Three large alternative asset firms reporting first-quarter results Thursday came up short, both of expectations and -- more dramatically -- in comparison with a year ago.
Talking about their financial performances in the quarter, management of the firms sounded regretful that they sold so many assets during the bulge in valuations that occurred in 2014 that they had no chance of reprising the performance.
Realizations have exceeded investing for three or four years, management of Apollo Global Management (APO) said in a conference call Thursday following the release of quarterly results. The firm reported 23 cents a share in economic net income -- an economic metric the private equity business prefers to use as a financial yardstick -- vs. 56 cents in the year-earlier first quarter, and south of analysts' forecasts of 34 cents a share.
"We've come to the tail end of a large realizations cycle," one executive continued on the conference call. "Now we're in a 'build value' cycle."
Ironically, it was Apollo's own chief executive, Leon Black, who captured the headiness of the portfolio-emptying period by saying at a conference three years ago the industry ought to be "selling everything that isn't nailed down," owing to the escalating valuations that assets were commanding as public market valuations soared.
Fortress Investment (FIG) also reported first-quarter results Thursday and fared poorly as well, as profits came in at 12 cents a share, unfavorably comparing to estimates of 21 cents a share.
(To be fair, analysts' estimates of alternative asset managers' performances in any single quarter are almost never on the money, owing in part to the lack of transparency in some initiatives, even among the handful of firms that are publicly traded, and thus report financial results.)
American Capital (ACAS), another publicly held alternative asset manager, likewise came up short, reporting net operating income of 28 cents a share. Estimates were at 20 cents. American Capital, though, hardly represents an apples-to-oranges comparison with the likes of an Apollo. The latter operates much closer to the classic private equity firm -- buying businesses, improving performance, and subsequently flipping them at a profit -- while the former long ago moved away from the PE model to pursue a credit business.

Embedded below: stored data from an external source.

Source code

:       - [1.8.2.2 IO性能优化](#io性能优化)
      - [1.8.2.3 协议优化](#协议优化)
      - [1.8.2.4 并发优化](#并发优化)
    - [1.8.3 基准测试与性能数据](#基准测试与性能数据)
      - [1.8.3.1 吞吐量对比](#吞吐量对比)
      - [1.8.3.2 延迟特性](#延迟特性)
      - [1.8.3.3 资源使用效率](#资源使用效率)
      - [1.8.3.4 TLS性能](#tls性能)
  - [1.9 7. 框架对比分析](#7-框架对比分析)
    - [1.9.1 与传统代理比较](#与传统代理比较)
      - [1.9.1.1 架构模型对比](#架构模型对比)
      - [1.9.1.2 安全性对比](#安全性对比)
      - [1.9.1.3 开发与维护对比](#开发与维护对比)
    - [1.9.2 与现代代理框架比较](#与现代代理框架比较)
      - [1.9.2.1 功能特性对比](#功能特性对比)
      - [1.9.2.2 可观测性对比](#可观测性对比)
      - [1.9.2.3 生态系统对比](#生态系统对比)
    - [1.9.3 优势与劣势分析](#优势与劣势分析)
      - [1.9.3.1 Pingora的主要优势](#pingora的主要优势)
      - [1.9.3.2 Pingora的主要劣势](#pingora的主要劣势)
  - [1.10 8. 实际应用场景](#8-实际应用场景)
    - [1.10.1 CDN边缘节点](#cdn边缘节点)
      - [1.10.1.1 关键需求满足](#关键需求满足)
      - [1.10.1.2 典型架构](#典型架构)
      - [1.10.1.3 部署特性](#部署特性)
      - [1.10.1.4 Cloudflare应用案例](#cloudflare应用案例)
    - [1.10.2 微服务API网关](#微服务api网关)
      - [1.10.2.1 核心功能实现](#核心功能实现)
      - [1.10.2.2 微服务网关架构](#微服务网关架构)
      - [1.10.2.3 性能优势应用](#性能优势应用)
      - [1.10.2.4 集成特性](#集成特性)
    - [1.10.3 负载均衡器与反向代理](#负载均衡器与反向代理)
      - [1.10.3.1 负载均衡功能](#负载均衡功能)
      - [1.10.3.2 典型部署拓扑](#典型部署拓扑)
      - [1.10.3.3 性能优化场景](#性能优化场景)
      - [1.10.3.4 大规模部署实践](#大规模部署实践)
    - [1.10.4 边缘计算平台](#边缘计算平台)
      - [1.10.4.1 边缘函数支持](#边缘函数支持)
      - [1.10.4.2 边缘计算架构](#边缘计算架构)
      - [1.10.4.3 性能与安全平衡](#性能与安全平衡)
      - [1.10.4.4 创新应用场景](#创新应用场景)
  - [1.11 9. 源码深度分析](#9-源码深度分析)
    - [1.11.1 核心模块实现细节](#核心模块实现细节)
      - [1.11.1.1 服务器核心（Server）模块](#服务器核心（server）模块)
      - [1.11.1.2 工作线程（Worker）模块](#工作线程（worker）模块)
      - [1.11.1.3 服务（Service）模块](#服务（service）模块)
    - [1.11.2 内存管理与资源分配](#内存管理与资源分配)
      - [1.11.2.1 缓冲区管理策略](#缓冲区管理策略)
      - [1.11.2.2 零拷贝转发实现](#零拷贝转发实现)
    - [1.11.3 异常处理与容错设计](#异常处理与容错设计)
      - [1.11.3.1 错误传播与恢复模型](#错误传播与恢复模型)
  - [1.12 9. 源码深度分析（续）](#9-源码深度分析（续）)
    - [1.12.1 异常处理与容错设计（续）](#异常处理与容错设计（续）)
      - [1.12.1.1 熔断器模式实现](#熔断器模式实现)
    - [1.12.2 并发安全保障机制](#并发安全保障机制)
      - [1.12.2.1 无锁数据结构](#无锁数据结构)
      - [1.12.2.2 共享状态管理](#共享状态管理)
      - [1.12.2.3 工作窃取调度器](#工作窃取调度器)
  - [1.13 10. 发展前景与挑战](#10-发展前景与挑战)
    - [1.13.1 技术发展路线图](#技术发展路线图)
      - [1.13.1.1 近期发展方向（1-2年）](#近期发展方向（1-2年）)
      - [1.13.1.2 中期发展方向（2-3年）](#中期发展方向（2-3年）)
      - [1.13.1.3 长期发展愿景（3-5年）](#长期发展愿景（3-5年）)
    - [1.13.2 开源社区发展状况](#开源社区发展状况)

Still, American Capital wasn't without its share of negative surprises, telling Wall Street that it was abandoning previously announced plans to spin off the majority of its asset base into two business development corporation vehicles. Instead, American Capital now plans one BDC, saying that the announcement in April by General Electric (GE) that it was looking to sell all of its financial services operations helped sway their thinking.
Conventional PE firms weren't the only type that fared poorly in the first quarter. Fortress Investment Group, which is going through something of a transformation of its own to gain more exposure to credit and real estate markets at the expense of LBOs, sounded downright gloomy about what management described as "a muted quarter in credit."
"The easy money has been made," one of the firm's executives said on the phone -- sounding distressed enough that one analyst started his questioning by characterizing the executive describing the conditions in the credit market as sounding "more bearish than in the prior 18 months."
Exacerbating the tension in the exit environment, funds are not only sitting on record levels of so-called dry powder, they're raising new capital at a somewhat furious rate. Fortress said it raised more than $5 billion in fresh capital in its alternative business -- then added another $1.4 billion in April -- to already surpass the total capital raised in all of 2014.
Apollo is looking for places to invest its latest $18 billion fund, and said that in March, the Teachers Retirement System of Texas, which had previously started a $3 billion separate account, kicked in an additional $2 billion.
"Very broadly, 2015 is off to a great start," Joshua Harris, senior managing director, told analysts.